Dowload the latest release of Chyrp-Lite at https://github.com/xenocrat/chyrp-lite/releases/

openbsdhost# wget https://github.com/xenocrat/chyrp-lite/archive/refs/tags/v2022.03.01.tar.gz
openbsdhost# tar -zxf v2022.03.01.tar.gz
openbsdhost# cd chyrp-lite-2022.03.01/
openbsdhost# mv * /var/www/htdocs/

Delete the “tools” folder and start installing Chyrp-Lite by visiting install.php at http://server-public-ip/install.php

The web page will ask you to adjust some folder permissions, you can do so and reload the webpage until you have no more permissions to adjust :

openbsdhost# chown www /var/www/htdocs/includes/

image

Depending your configuration, all optional fields can be ignored :

  • Adapter : should already be selected to MySQL.
  • Host : should have “localhost” by default.
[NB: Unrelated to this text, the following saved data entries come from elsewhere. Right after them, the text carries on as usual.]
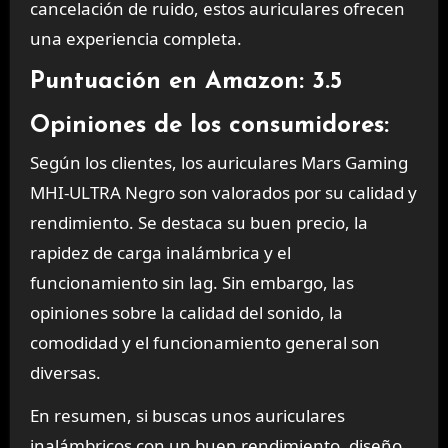
cancelación de ruido, estos auriculares ofrecen
una experiencia completa.
Puntuación en Amazon: 3.5
Opiniones de los consumidores:
Según los clientes, los auriculares Mars Gaming
MHI-ULTRA Negro son valorados por su calidad y
rendimiento. Se destaca su buen precio, la
rapidez de carga inalámbrica y el
funcionamiento sin lag. Sin embargo, las
opiniones sobre la calidad del sonido, la
comodidad y el funcionamiento general son
diversas.
En resumen, si buscas unos auriculares
inalámbricos con un buen rendimiento, diseño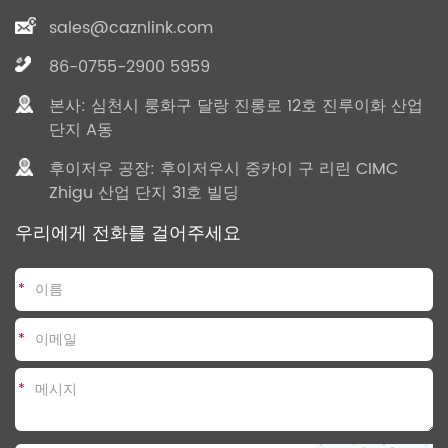
sales@caznlink.com
86-0755-2900 5959
본사: 심천시 룽화구 달랑 진롱로 12호 진루이화 산업
단지 A동
후이저우 공장: 후이저우시 중카이 구 리린 CIMC
Zhigu 산업 단지 31호 빌딩
우리에게 전화를 걸어주세요
*
*
*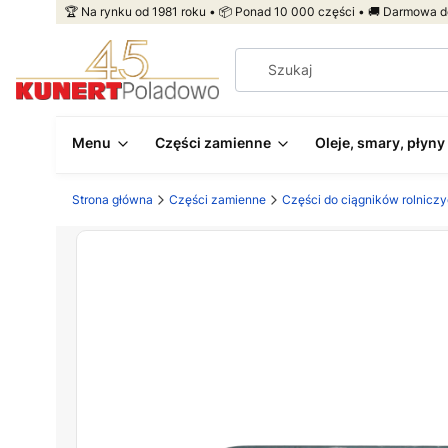
🏆 Na rynku od 1981 roku • 📦 Ponad 10 000 części • 🚚 Darmowa d
Menu
Części zamienne
Oleje, smary, płyny
Strona główna
Części zamienne
Części do ciągników rolnicz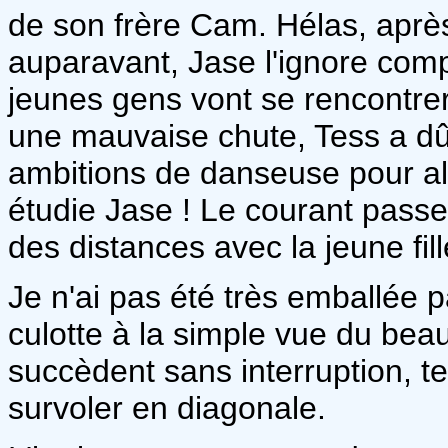
de son frère Cam. Hélas, aprè
auparavant, Jase l'ignore com
jeunes gens vont se rencontrer
une mauvaise chute, Tess a dû
ambitions de danseuse pour all
étudie Jase ! Le courant pass
des distances avec la jeune fille
Je n'ai pas été très emballée p
culotte à la simple vue du bea
succèdent sans interruption, tel
survoler en diagonale.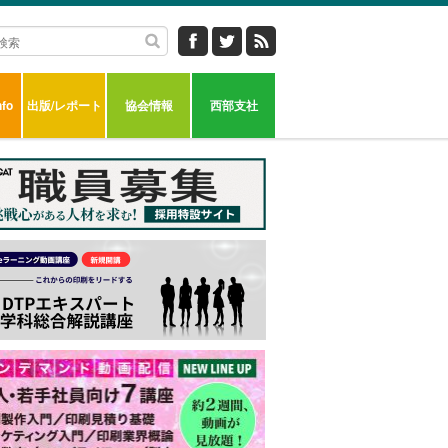
fo
出版/レポート
協会情報
西部支社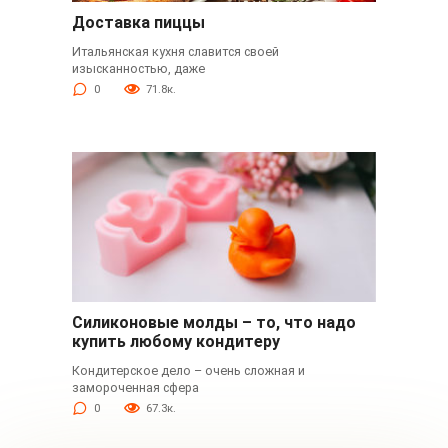
Доставка пиццы
Итальянская кухня славится своей
изысканностью, даже
0
71.8к.
Силиконовые молды – то, что надо
купить любому кондитеру
Кондитерское дело – очень сложная и
замороченная сфера
0
67.3к.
But I ran into issues that were resolved by setting to “127.0.0.1” instead.
  • Username: Chypr-Lite user that we created in MariaDB.
  • Password : password for the Chypr-Lite user in MariaDB.
  • Database : Chypr-Lite database that we created.
  • Chyrp URL : you can set your public IP or your domain name if you have one. We will not be covering anything related to setting your domain, enabling https etc. If you are setting a domain name you would need to redirect all type A DNS records to your web server’s public IP, this can be done in your registrar dashboard.

Admin account user name, password and email : this will be the user that you can use to log and manage your Chypr-Lite blog.

Upon submitting you will get a webpage confirming that the installation is completed and that you can delete the install.php file. After deleting that file you may log and start using your blog.

Recommended :

I recommend every once in a while to backup your "Upload" folder, the /include/config.json.php file and to save a dump of the Chypr-Lite MariaDB database in case your server crashes, if you want to move your web server to another VPS provider or update Chyrp-Lite.